I have a module that has some resources such as es, kafka, rds, and so on.
This module needs inputs in the form below.
rds = {
enabled = 1
instance_class = “…”
…
}
The enabled flag sets the count option in the resource inside the module. However, when I set enabled as 0, I don’t want to specify any of the input variables such as instance_class, … and so on.
Is there any way ?
Hi @piljaechae,
In cases like this where there are some settings you only need to set one some particular component is “enabled”, it’s common to use the null
-ness of the definition of those settings as representing whether it’s enabled, rather than having a separate flag.
In your case I think you’re saying that you have an input variable defined something like this:
variable "rds" {
type = object({
enabled = number
instance_class = string
# ...
})
}
Instead, you could change that definition to make this variable optional and default to null
, and remove the explicit enabled
attribute:
variable "rds" {
type = object({
instance_class = string
# ...
})
default = null
}
This means that if the caller of your module leaves rds
unset, var.rds
will evaluate to null
elsewhere in the module. You can then use that characteristic to decide whether to enable the resources.
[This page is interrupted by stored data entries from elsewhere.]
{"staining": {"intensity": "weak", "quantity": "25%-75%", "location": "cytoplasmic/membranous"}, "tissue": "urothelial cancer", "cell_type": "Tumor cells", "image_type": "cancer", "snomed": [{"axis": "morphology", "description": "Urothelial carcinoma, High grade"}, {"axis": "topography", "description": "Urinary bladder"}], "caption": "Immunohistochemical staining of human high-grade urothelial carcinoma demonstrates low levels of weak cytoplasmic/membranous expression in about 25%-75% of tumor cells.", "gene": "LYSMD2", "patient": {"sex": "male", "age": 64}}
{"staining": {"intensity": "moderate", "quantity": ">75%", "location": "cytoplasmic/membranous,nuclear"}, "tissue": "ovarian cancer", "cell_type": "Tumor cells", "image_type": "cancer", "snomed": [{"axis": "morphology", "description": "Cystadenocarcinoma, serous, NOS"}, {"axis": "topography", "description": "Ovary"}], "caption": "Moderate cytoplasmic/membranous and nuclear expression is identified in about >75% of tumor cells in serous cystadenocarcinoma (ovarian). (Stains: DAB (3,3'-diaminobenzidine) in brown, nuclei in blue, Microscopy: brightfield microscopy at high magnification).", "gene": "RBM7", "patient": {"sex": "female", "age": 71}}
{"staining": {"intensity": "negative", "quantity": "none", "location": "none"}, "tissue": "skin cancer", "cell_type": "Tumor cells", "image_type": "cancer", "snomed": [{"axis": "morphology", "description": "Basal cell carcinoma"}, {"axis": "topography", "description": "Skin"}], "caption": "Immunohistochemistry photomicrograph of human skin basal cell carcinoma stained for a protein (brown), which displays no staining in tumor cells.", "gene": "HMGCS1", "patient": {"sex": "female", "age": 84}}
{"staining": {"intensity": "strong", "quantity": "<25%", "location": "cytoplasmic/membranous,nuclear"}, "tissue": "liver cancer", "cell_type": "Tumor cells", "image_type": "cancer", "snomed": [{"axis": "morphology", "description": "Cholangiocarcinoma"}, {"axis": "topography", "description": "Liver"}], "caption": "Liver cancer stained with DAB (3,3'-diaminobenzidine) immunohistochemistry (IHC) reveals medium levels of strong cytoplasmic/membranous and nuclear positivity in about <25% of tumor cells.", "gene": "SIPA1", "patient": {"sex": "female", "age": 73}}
If you’re doing that enabling using count
then you could write that like the following:
resource "aws_rds_cluster_instance" "example" {
count = length(var.rds[*])
instance_class = var.rds[count.index].instance_class
# ...
}
The above is a bit subtle, so I’ll explain it in parts:
-
var.rds[*]
uses the “splat” operator as a concise way to get either a single-element list or a zero-element list, depending on whether var.rds
is null
.
- We take the
length(...)
of that result, so that count = 0
when var.rds
is null and count = 1
otherwise.
- We then access attributes of
var.rds[count.index]
to get the “current element”, which allows Terraform to see that this expression is relevant only when count > 0
. (Otherwise the validator can complain that element zero doesn’t exist in cases where count = 0
.)
With this design, the caller of your module would just omit the rds
argument altogether in order to disable the RDS features, but if they do specify that variable then they’ll need to set all of the required attributes of that object.